Maxime Giroux: Enfin!

15 septembre 2014

Maxime Giroux: Enfin!
© FunFilm Distribution

(images parlantes au tiff) Demain et Jo pour Jonathan, deux films maussades et auto-contemplatifs, avaient manqué de me convaincre de l’importance de Maxime Giroux dans le paysage du cinéma québécois. Félix et Meira, son nouveau long métrage projeté en première mondiale au Festival international du film de Toronto la semaine dernière, m’a au contraire fait l’impression d’un premier film réussi. Comme Rafaël Ouellet l’a fait avec Camion, Giroux ouvre enfin son jeu au lieu de le fermer, invitant les spectateurs à pénétrer dans son récit, et dans la tête de ses personnages, plutôt que de les laisser sur le seuil.

Ironiquement, il est beaucoup question de portes ouvertes et fermées dans Félix et Meira, une oeuvre en demi-teintes qui fredonne sa petite musique terrienne à la faveur d’une histoire d’amour inattendue entre un Montréalais immature et indépendant de fortune (Martin Dubreuil) et une mère juive hassidique du Mile-End (Hadas Yaron, vue dans Fill the Void) piégée dans un mariage arrangé.

Avec maladresse, ces deux destins croisés sur le trottoir, se retrouvent derrière la porte de Félix, lieu interdit pour Meira, trop curieuse d’y découvrir les dessins accrochés au mur, son bébé dans les bras servant de trait d’union poétique entre son monde et le reste du monde. Les rapprochements subliminaux entre l’homme et la femme les conduisent sur un territoire interdit et miné, où les choix obligés de Meira, en possible rupture de ban, renvoient en miroir les effort que Félix doit fournir pour reconnaître les liens qui le rattachent à sa propre famille.

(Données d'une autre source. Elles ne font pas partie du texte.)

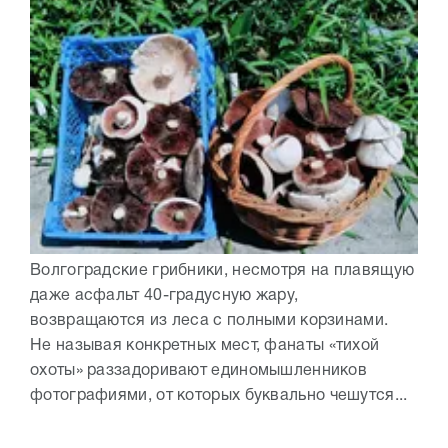
Волгоградские грибники, несмотря на плавящую
даже асфальт 40-градусную жару,
возвращаются из леса с полными корзинами.
Не называя конкретных мест, фанаты «тихой
охоты» раззадоривают единомышленников
фотографиями, от которых буквально чешутся...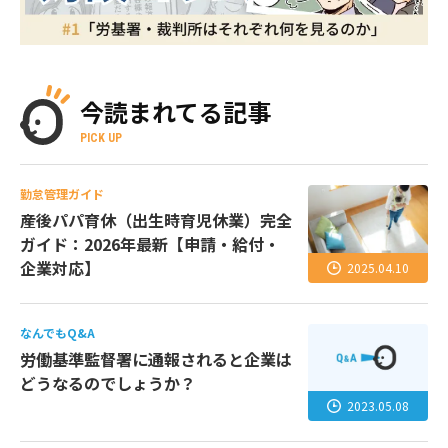
今読まれてる記事
PICK UP
勤怠管理ガイド
産後パパ育休（出生時育児休業）完全
ガイド：2026年最新【申請・給付・
企業対応】
2025.04.10
なんでもQ&A
労働基準監督署に通報されると企業は
どうなるのでしょうか？
2023.05.08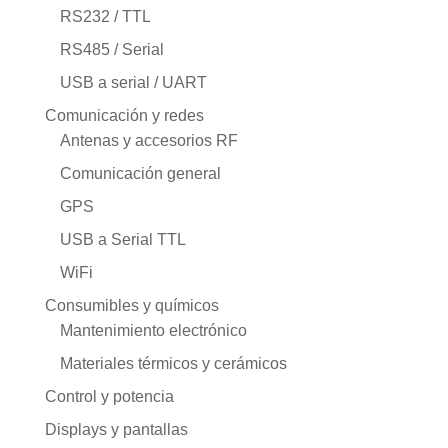
RS232 / TTL
RS485 / Serial
USB a serial / UART
Comunicación y redes
Antenas y accesorios RF
Comunicación general
GPS
USB a Serial TTL
WiFi
Consumibles y químicos
Mantenimiento electrónico
Materiales térmicos y cerámicos
Control y potencia
Displays y pantallas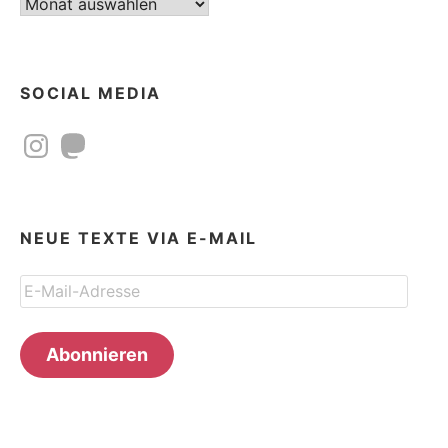
Beitragsarchiv
SOCIAL MEDIA
Instagram
Mastodon
NEUE TEXTE VIA E-MAIL
E-
Mail-
Adresse
Abonnieren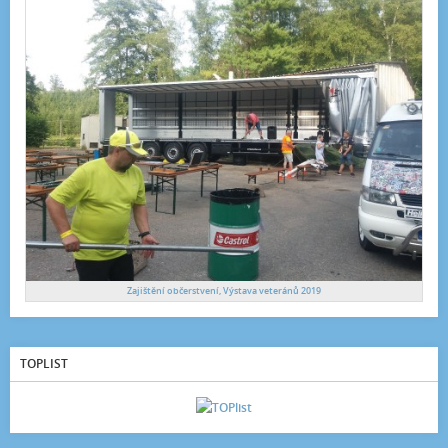
Zajištění občerstvení, Výstava veteránů 2019
TOPLIST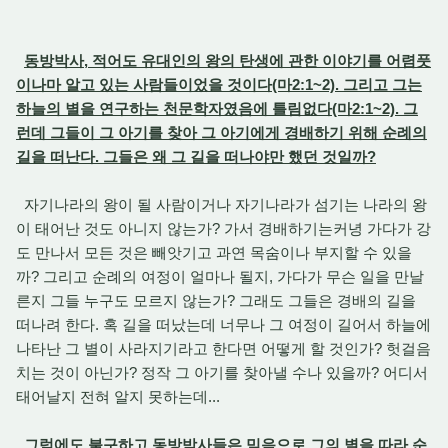
동방박사, 적어도 유대인의 왕의 탄생에 관한 이야기를 어렴풋
이나마 알고 있는 사람들이었을 것이다(마2:1~2). 그리고 그는
하늘의 별을 연구하는 천문학자였음에 틀림없다(마2:1~2). 그
런데 그들이 그 아기를 찾아 그 아기에게 경배하기 위해 순례의
길을 떠난다. 그들은 왜 그 길을 떠나야만 했던 것일까?
자기나라의 왕이 될 사람이거나 자기나라가 섬기는 나라의 왕
이 태어난 것도 아니지 않는가? 가서 경배하기는커녕 가다가 강
도 만나서 모든 것은 빼앗기고 과연 목숨이나 부지할 수 있을
까? 그리고 순례의 여정이 얼마나 될지, 가다가 무슨 일을 만날
른지 그들 누구도 모르지 않는가? 그래도 그들은 경배의 길을
떠나려 한다. 혹 길을 떠났는데 너무나 그 여정이 길어서 하늘에
나타난 그 별이 사라지기라고 한다면 어떻게 할 것인가? 헛걸음
치는 것이 아닌가? 정작 그 아기를 찾아낼 수나 있을까? 어디서
태어날지 전혀 알지 못하는데...
그럼에도 불구하고 동방박사들은 믿음으로 그의 별을 따라 순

Michel Brault avait lui aussi pénétré l’intimité de la communauté juive hassidique dans son beau téléfilm Shabbat Shalom, en 1992. Sans se dégager de sa responsabilité documentaire (au contraire, le film est un monument de précision), Maxime Giroux nous transporte avec finesse et douceur, dans l’espace commun à ses deux héros et qui a permis leur rencontre: celui de la solitude.

Une solitude qui renvoie à celle de son auteur, un excentré du milieu qui pourrait, grâce à ce film réussi, grâce à ce prix mérité, en sortir. Enfin!

Félix et Meira prendra l'affiche au Québec au début de 2015.